Shared hosting is now called "Multi-tenant", and that is how Heroku, Google Appengine, Windows Azure and other multi-tenant PaaS hosters work. Their thousands of users don't seem to mind.
Currently the multi-tenancy is based on locked down unix users and permissions and other system hardening, pretty much same approach Heroku uses so you judge whether that's multi-tenant or not. We are looking into lightweight containers like lxc and friends for another implementation of the multi-tenancy.
First? How is this different from Heroku and other such folks?
That said, I think its a bit surprising that VMWare is launching this under their branding - the machinations of large corporations continuously confound me.
"Cloud Foundry serves as the basis for the VMforce platform cloud VMware is building in tandem with Salesforce.com. Therefore, Chen tells us, developers will be able to readily move applications between VMforce and other Cloud Foundry services"
So they are both apparently releasing differently branded versions of the same stack.
There is no history in the git repos, so not clear if any of the code comes from Heroku.
I am interested to see how it looks once it gets out of beta. I am betting it will be a solid platform, but after seeing the demo a few months ago at RubyConf, it did feel like a model I had seen before.
This is an interesting product to me, but from the marketing material it's not obvious...
From their terms of service:
b. Your Applications and Code. If You create online applications or program code using the Service, You authorize Cloud Foundry to host, copy, transmit, display and adapt such applications and program code, solely as necessary for Cloud Foundry to provide the Service in accordance with this Agreement. Subject to the above, Cloud Foundry acquires no right, title or interest from You or Your licensors under this Agreement in or to such applications or program code, including any intellectual property rights therein.
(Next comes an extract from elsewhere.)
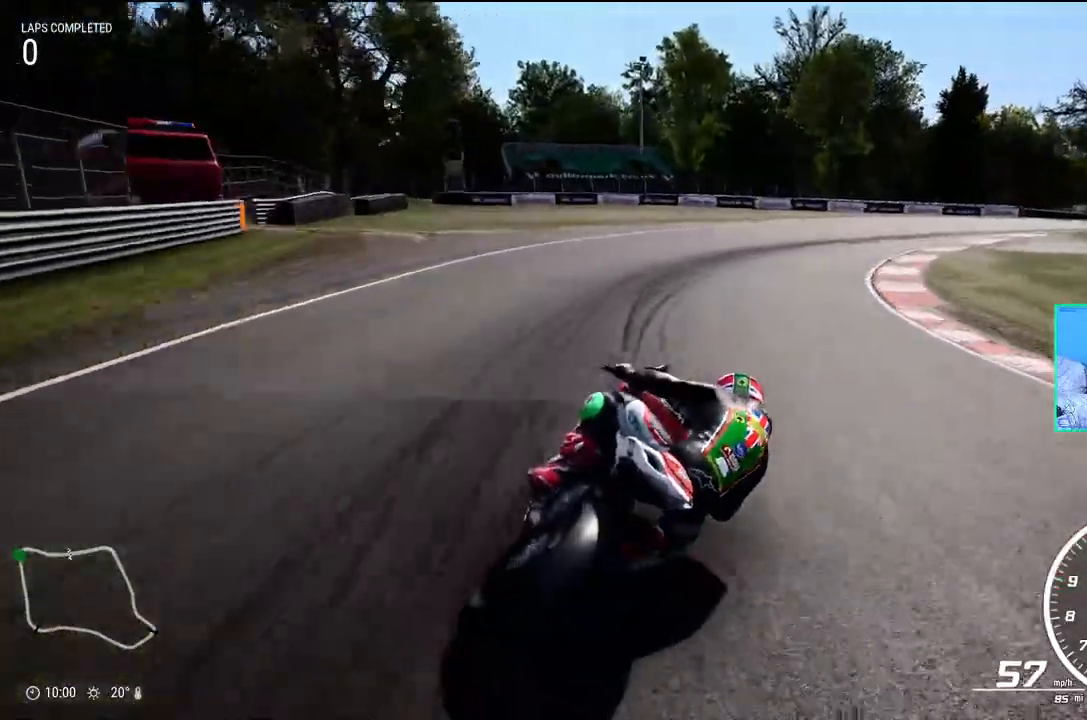
{"dt_ms": 500, "buttons": ["L1"], "left_stick": "right", "events": [[133, "L1", "down"]]}
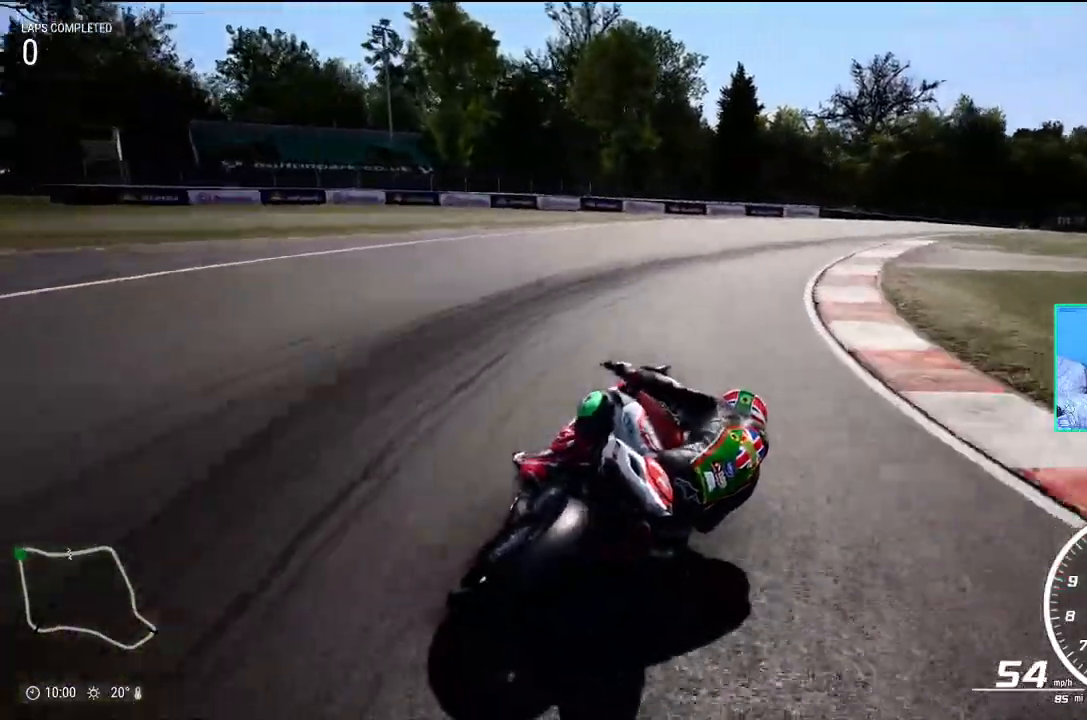
{"dt_ms": 500, "buttons": ["L1"], "left_stick": "right", "events": []}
...and yet somehow you own exclusive rights to the data.
"..solely as necessary for Cloud Foundry to provide the Service..." is the key point, there.
It appears they're gaining the authorization required to run your app.
Though I wonder how much of it is really VMware specific, or if it would be relatively easy to port to Xen, etc.
Edit: actually it appears it might be agnostic to the virtualization layer.
Their core business today is selling vSphere 4 management with ESXi as the hypervisor, I think they see their core business in 10 years as being the management layer for your entire IT infrastructure, wherever it runs.
ESXi is excellent, I think one of the best x86 kernels in existence. The management software is nowhere near on par with it; it is finicky Windows software that doesn't match the hypervisor's speed or reliability. The long-rumoured Linux version of the management platform still has not materialised.
Node.js notwithstanding, this tastes from the start like a proper enterprise service.
This is a much needed service, and although some solutions already exist, they're far from perfect, and there's certainly lots of space for competition.